Table 1 Optimization of 89Zr radiolabeling of liposomes
Notes: a89Zr (5.0 MBq) in HEPES buffer (100 μL, 1.0 M, pH 7.0). bPBS (50 μL) for entry 6, or 2-HQ or 8-HQ (23 μg, 0.16 μmol) in HEPES buffer (50 μL, 10 mM, pH 7.0) for the rest of the experiments. cOne hundred and fifty microliters of the corresponding liposomes were used. Data presented as mean ± standard deviation.
Abbreviations: RCYs, radiochemical yields; 8-HQ, 8-hydroxyquinoline; DFO, deferoxamine; FA, folic acid; PEG, polyethylene glycol; N/A, not available; 2-HQ, 2-hydroxyquinoline; HEPES, 4-(2-hydroxyethyl)-1-piperazineethanesulfonic acid; PBS, phosphate-buffered saline.
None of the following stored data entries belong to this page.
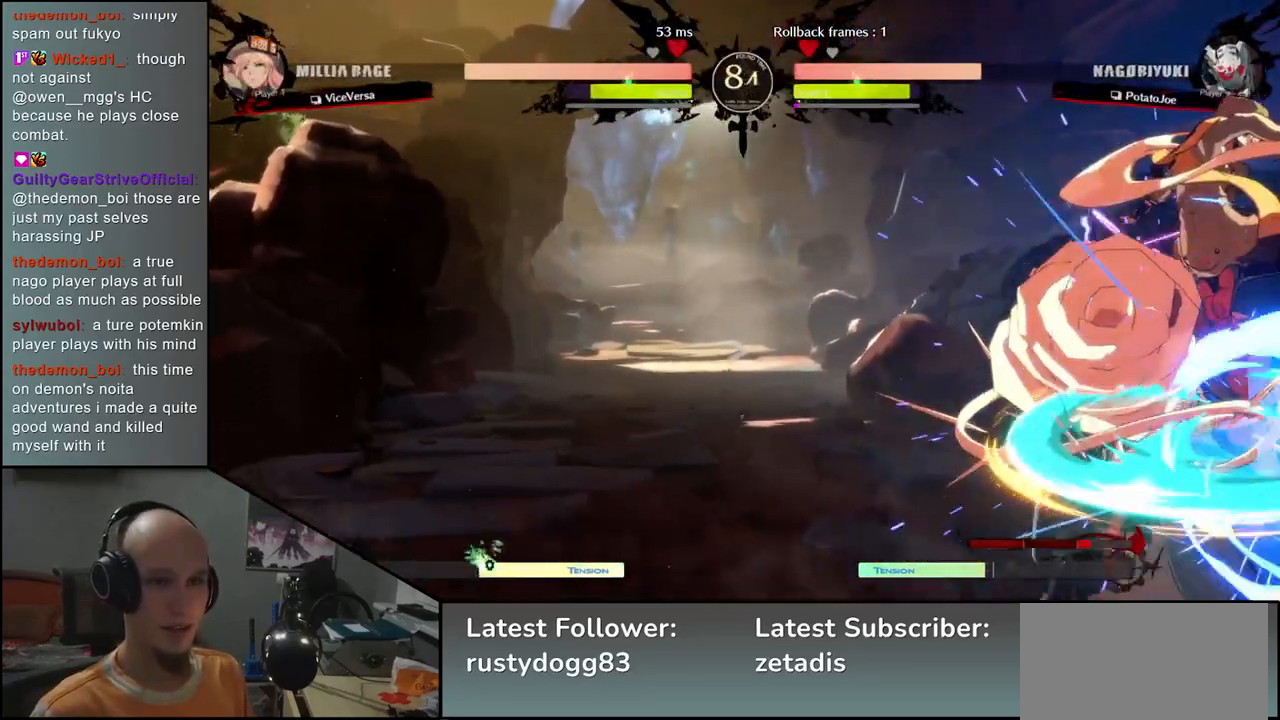
{"buttons": [], "left_stick": "down-right", "events": [[383, "left_stick", "down-right"]]}
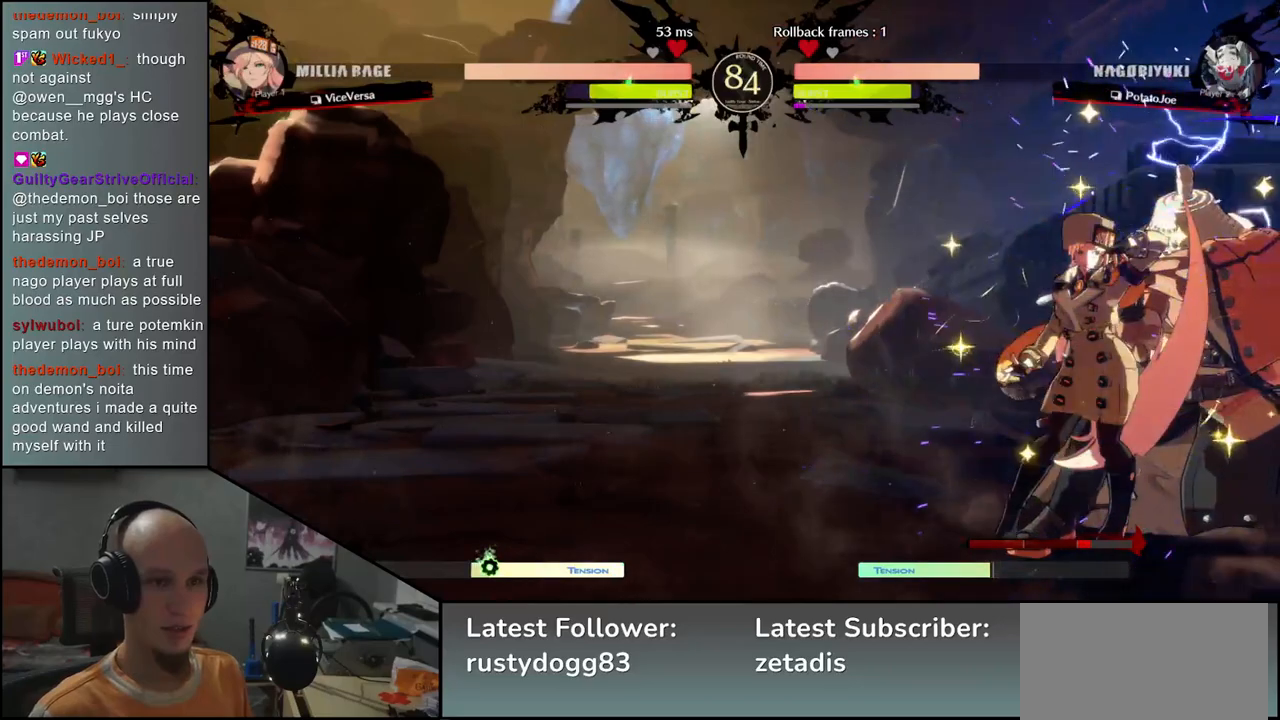
{"buttons": [], "left_stick": "down-right", "events": []}
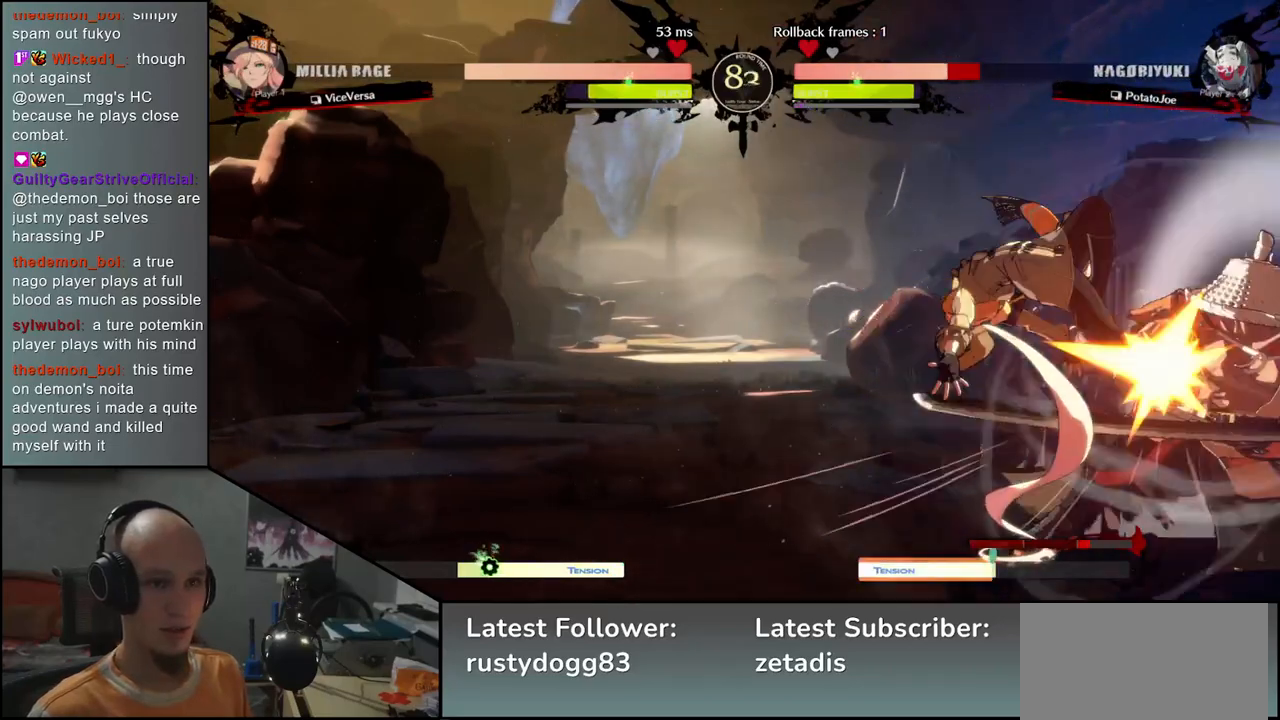
{"buttons": [], "left_stick": "down-right", "events": []}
In vitro stability of the 89Zr-labeled liposomal nanoparticles

The purified 89Zr-FA-DFO-liposome was incubated either at 4°C or at 37°C in PBS for 48 h. The radiolabel retention at 24 and 48 h was monitored by size exclusion chromatography. The 89Zr-FA-DFO-liposome was quantitatively recovered at both time points and temperatures. Similarly, both the 89Zr-DFO-liposome and 89Zr-PEG-DFO-liposome quantitatively retained their radioactivity at 37°C in PBS for 48 h. In addition, the stability of 89Zr-FA-DFO-liposome in fresh rat serum at 37°C for 24 and 48 h was also examined, and its radiolabel retention was 95% and 94%, respectively. To demonstrate the release of the encapsulated radioactivity under mild hyperthermia, the thermosensitive 89Zr-DFO-liposome was heated at 45°C in PBS for 48 h. The radioactivity release was about 17%±3% and 26%±2% (n=3) at 24 and 48 h, respectively, as determined by size exclusion chromatography. HPLC analysis indicated that the released radioactive material was 89Zr-DFO.

In vitro KB cell uptake study

To illustrate the targeting effect of the FA-decorated 89Zr-FA-DFO-liposome, the folate receptor-overexpressing KB cells were incubated with either the 89Zr-FA-DFO-liposome or 89Zr-DFO-liposome in cell culture media at 37°C for 1 h. The KB cell uptake of each liposome was 7.0%±1% and 0.47%±0.1% (n=3) incubation dose per million cells, respectively (Figure S5).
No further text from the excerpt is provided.